First, the amendment provides a limited, post-consummation cure mechanism for loans that exceed the points and fees limit acceptable for qualified mortgages (QM). Generally, to qualify as a QM, a mortgage loan must not have points and fees that exceed 3 percent of the loan amount. Where a lender originates a purported QM and discovers after consummation that points and fees actually exceed the 3 percent limit, the cure provision will permit the lender to refund the overage amount of points and fees, plus interest, to the borrower within 210 days of consummation as a means of maintaining the loan’s QM status. The lender must also cure the overage prior to the occurrence of any of the following: (1) the consumer files an action regarding the loan; (2) the creditor receives written notice from the consumer regarding the overage; or (3) the consumer becomes 60 days past due. The final rule also requires lenders to maintain and follow policies and procedures for implementing this cure procedure. The cure provision will sunset on January 10, 2021.

Second, the amendment provides an alternative definition of the term “small servicer” applicable to certain nonprofit entities that service loans on behalf of other nonprofit chapters of the same organization. “Small servicers” are exempt from certain provisions of the CFPB’s mortgage servicing rules if they service 5,000 or fewer mortgage loans annually and satisfy other requirements. To address concerns that some nonprofits might not be able to qualify for the exemption because of the number of loans they service, the rule provides an alternative definition. The final rule expands the definition of a small servicer to include “a nonprofit entity that services 5,000 or fewer mortgage loans, including any mortgage loans serviced on behalf of associated nonprofit entities, for all of which the servicer or an associated nonprofit entity is the creditor.”

Third, the amendment provides that certain non-interest bearing, contingent subordinate lien loans that are originated by nonprofit lenders will not be counted towards the credit extension limit that applies to the nonprofit lender exemption from the ”ability-to-repay” requirements.

The CFPB declined in the final rule to address a cure for QM loans that inadvertently exceed the 43 percent debt-to-income ratio required under the ATR rule.

The rule took effect upon publication in the Federal Register on November 3, 2014.

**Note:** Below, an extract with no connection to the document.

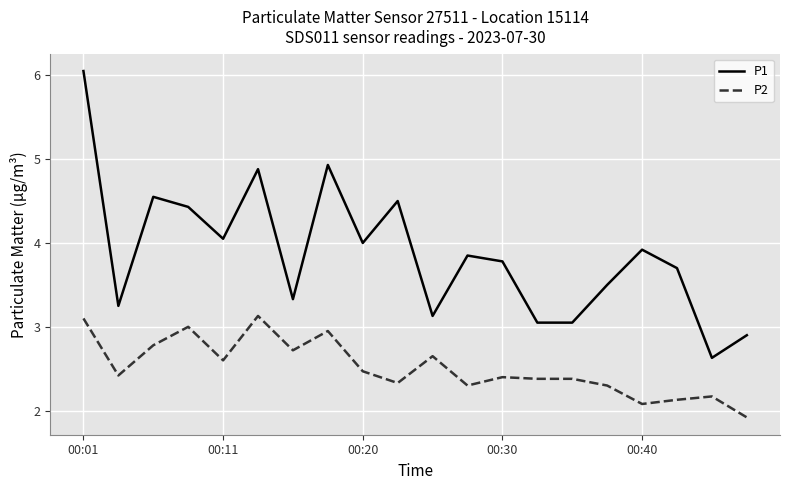

Which series has the largest total across all categories?

P1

CFPB Issues Fall 2014 Supervisory Highlights Report

On October 30th, the CFPB issued its Supervisory Highlights Report. This is the fifth edition of the Report and generally covers CFPB supervisory activities between March and June 2014. The Report highlights problems in two specific markets: student loan servicing and mortgage servicing.

The Office of Supervision observed that some student loan servicers subject to its oversight had violated the law by: (1) misrepresenting minimum payment amounts to borrowers; (2) allocating loan payments in a manner that maximized late fees; (3) charging illegal late fees; (4) failing to provide borrowers with accurate tax information; (5) misleading borrowers about bankruptcy protections; and (6) making debt collection calls to borrowers at “inconvenient times.”

The Office of Supervision also discussed its findings that mortgage servicers had violated the law by: (1) failing to properly oversee their service provides; (2) unfairly delaying permanent loan modifications; and (3) deceiving consumers about the status of their permanent loan modifications.